The next group worked with Liftago, a company that created a mobile application allowing people to order a taxi online. Liftago’s app is innovative as it creates an environment where it is the taxi driver who bids for the customer, and the customer can choose which taxi they prefer based on price, distance and rating. The goal of the group’s project was to assess Liftago’s current business strategy towards its drivers, and to develop a new solution without affecting the driver’s income and incentive to drive while eliminating any fraudulent behavior at the same time. In order to investigate the drivers’ behavior and identify possible problems, real collected data was analyzed and processed.
The third group worked with Nielsen, the world’s leading market research company.

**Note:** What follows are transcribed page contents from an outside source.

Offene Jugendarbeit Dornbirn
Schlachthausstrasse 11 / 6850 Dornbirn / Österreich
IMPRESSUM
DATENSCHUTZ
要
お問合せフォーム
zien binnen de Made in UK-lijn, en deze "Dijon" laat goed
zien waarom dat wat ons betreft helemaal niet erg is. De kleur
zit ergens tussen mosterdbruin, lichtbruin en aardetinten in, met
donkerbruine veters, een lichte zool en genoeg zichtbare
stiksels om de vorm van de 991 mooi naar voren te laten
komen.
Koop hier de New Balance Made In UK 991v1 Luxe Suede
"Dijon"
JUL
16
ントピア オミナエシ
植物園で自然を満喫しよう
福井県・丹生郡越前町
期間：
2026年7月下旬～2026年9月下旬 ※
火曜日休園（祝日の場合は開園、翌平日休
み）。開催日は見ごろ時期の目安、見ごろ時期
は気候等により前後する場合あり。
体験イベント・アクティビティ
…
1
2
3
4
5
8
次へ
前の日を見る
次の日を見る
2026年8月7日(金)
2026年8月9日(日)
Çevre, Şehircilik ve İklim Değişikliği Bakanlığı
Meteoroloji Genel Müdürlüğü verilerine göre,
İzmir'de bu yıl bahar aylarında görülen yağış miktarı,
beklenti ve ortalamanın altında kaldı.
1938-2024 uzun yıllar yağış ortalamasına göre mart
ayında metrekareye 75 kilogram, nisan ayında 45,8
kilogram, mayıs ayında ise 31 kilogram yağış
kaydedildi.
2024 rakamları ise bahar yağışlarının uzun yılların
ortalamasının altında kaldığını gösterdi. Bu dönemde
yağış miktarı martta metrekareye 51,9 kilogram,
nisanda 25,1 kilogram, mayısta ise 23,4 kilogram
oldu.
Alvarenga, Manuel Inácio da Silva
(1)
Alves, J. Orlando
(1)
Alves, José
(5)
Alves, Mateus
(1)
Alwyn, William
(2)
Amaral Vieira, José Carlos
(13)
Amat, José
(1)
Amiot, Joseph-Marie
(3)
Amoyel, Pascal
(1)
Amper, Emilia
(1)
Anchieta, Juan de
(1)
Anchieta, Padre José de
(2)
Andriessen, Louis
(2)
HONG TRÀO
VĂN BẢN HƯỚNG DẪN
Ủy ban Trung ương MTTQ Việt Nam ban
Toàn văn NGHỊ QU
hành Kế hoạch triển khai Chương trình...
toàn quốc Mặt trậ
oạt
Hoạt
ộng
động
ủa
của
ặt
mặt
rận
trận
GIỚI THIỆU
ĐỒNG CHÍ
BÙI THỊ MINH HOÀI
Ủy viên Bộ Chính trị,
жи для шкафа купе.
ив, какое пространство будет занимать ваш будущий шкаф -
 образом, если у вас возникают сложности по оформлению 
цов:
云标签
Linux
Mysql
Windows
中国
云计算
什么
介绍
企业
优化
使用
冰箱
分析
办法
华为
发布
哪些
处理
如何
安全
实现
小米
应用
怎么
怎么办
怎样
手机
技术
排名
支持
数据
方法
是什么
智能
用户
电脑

Using real but anonymized sales and promotion data from Fast Moving Consumer Goods (FMCG) market, they worked to determine optimal pricing strategies for retailers in an unidentified town in the Czech Republic. The group worked with data on sales of 45,000 products for a period of over a year. They calculated the price and cross-price elasticity of demand for the products, and determined their price positioning within the same category of goods. This helped to provide specific advice to retailers on how to position the prices of their products compared to their competitors given the products’ elasticity. Additionally, the team suggested a method using cross-elasticities and sales to determine which products are more or less suitable for discounting. The results of their project have already been used to prepare an interesting product for Nielsen’s clients.
The last group worked with the Platform for Social Housing in collecting and analysing the demographic and commercial data as well as the real estate ownership information in the city of Brno. The push for urbanization has caused some adverse effects on the long-term residents of some areas as they are being pushed out of the city to make room for new developments. This project focused on finding the main characteristics of these areas and of the residents driven out of their dwellings, and on identifying (predicting) future potential victims of this gentrification drive in terms of the possibility of being evicted. The main conclusion was that poor people living in the areas with high potential of business growth are most likely to be evicted.
Each of the groups worked incredibly hard to find solutions to business issues and to suggest improvements, but there could be only one winner. This year, it was the Nielsen group, consisting of Masood Sadat, Sylva Vu, Robert Johnson, Katarína Strnková, Reynolds Agyapong Antwi, who were justly rewarded for both an innovative solution and engaging presentation. Join us in our congratulations and in looking forward to next years’ projects!